現実の床を踏み抜くと、湿った黄色い部屋が永遠に続く

ゲームの床や壁をキャラクターがすり抜ける現象を「ノークリップ」と呼ぶ。もし現実でも同じことが起きたなら、落ちる先は黄色い部屋の迷宮だ。湿ったカーペットの臭い、均一にうなる蛍光灯、出口のない間仕切り。バックルームの原型は、たった一枚の写真と数行の文章だった。

現実の床を踏み抜いた人物が、湿ったカーペットの黄色い無人室へ落ちる場面
現実の床を踏み抜いた人物が、湿ったカーペットの黄色い無人室へ落ちる場面

現実の外にある黄色い部屋

最初の文章では、不注意により間違った場所で現実をノークリップすると、バックルームへ落ちるとされた。そこには古い湿ったカーペットの臭いが満ち、壁紙はどこまでも同じ黄色。蛍光灯は最大出力でうなり続けている。無作為に区切られた空間の広さは、約六億平方マイルと記された。
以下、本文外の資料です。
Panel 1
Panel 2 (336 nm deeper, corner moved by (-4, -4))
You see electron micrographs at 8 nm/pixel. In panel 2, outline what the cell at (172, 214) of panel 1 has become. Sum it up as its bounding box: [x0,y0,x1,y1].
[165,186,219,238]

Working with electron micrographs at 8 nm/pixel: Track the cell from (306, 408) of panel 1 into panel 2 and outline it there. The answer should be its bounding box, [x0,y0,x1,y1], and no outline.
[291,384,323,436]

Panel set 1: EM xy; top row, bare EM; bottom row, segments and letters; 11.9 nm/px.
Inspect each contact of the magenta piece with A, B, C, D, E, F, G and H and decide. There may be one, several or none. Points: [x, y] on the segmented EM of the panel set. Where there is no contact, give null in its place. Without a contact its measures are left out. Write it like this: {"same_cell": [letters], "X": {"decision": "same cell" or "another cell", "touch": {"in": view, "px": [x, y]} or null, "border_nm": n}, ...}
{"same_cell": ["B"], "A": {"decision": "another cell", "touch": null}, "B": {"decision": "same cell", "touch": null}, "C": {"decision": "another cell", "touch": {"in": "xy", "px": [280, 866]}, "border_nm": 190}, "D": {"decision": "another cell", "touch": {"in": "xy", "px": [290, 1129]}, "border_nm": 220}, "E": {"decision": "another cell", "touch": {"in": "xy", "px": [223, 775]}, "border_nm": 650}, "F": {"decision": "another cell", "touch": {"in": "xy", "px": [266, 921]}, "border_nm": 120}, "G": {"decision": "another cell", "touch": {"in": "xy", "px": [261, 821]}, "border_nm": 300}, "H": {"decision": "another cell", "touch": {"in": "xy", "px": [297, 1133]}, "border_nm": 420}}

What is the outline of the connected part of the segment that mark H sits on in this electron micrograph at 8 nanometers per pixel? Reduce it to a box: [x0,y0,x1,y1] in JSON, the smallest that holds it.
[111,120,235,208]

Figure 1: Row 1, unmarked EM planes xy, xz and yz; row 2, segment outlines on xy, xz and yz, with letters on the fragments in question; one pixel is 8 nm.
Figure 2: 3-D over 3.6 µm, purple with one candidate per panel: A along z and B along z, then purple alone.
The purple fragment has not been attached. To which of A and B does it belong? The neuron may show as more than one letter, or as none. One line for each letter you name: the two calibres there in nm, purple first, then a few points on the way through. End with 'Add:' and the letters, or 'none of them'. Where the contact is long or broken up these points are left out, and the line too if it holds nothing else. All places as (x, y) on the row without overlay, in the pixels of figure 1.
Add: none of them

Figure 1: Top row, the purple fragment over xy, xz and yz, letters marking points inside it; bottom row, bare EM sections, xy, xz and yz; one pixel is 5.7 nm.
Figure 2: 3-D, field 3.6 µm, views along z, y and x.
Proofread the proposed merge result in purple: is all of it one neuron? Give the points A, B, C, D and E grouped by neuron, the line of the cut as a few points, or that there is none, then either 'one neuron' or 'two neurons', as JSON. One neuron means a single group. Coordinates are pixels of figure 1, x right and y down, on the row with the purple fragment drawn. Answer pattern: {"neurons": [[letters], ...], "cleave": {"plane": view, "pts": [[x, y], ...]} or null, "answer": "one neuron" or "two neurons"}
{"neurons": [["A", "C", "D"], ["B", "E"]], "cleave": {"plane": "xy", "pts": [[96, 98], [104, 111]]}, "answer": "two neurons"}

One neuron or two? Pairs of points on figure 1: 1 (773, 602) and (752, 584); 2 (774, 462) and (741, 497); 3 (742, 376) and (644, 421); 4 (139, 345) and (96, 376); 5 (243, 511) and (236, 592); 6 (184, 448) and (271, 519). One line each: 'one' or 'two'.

姿を見せる怪物の説明はない。ただし、何かが近くをさまよう音を聞いたなら、そちらにも聞かれている、と最後に警告する。見慣れた事務所のようで、目的を持つ部屋が一つもない。角を曲がっても同じ景色しか現れず、現在地も出口も確かめられない。短い本文は、その状態だけを残した。

蛍光灯が唸る同じ色の部屋が角の先まで無限に連なる場面
蛍光灯が唸る同じ色の部屋が角の先まで無限に連なる場面

語りの移り変わり

  1. 2002年オシュコシュの旧家具店で、改装前の黄色い室内が撮影される。
  2. 2003年3月写真がHobbyTown店舗の改装記録サイトへ掲載される。
  3. 2019年5月4chanで写真とノークリップの短文が結び付き、バックルームが生まれる。
  4. 2022年Kane Parsonsの映像シリーズが始まり、見つかった映像形式の設定が広がる。
  5. 2024年ネット上の調査により原写真の場所と掲載元が特定される。

一枚の写真から増えた階層

発端となった写真は、二〇一九年五月十二日に4chanの超常現象板へ投稿された。不安になる画像を集めるスレッドに、黄色い壁の無人室が貼られる。翌日ごろ、別の匿名利用者がノークリップと六億平方マイルの説明を書き添えた。文章と画像はRedditなどへ移り、間もなく「レベル0」と呼ばれるようになる。

参加者は倉庫、配管通路、浸水した部屋、ホテルの廊下といった新しい階層を作り、そこにスマイラーやハウンドなどの存在を住まわせた。脱出方法や物資、探索組織まで設定したWikiも生まれる。一方で、怪物や組織を置かず、誰にも会えない黄色い空間だけを好む版も残った。バックルームには管理者が決めた一本の正史がなく、同じ入口から複数の世界が枝分かれしている。

一人の探索者が柱の陰に消える黒い人型を遠くから見つける場面
一人の探索者が柱の陰に消える黒い人型を遠くから見つける場面

写真が撮られた場所

長く出所不明だった写真は、二〇二四年に米国ウィスコンシン州オシュコシュの建物までたどられた。家具店の跡をHobbyTownの店舗とラジコンコースへ改装する前、二階を撮影した写真の一枚だった。二〇〇二年に撮られ、二〇〇三年三月に店舗の改装記録サイトへ掲載されている。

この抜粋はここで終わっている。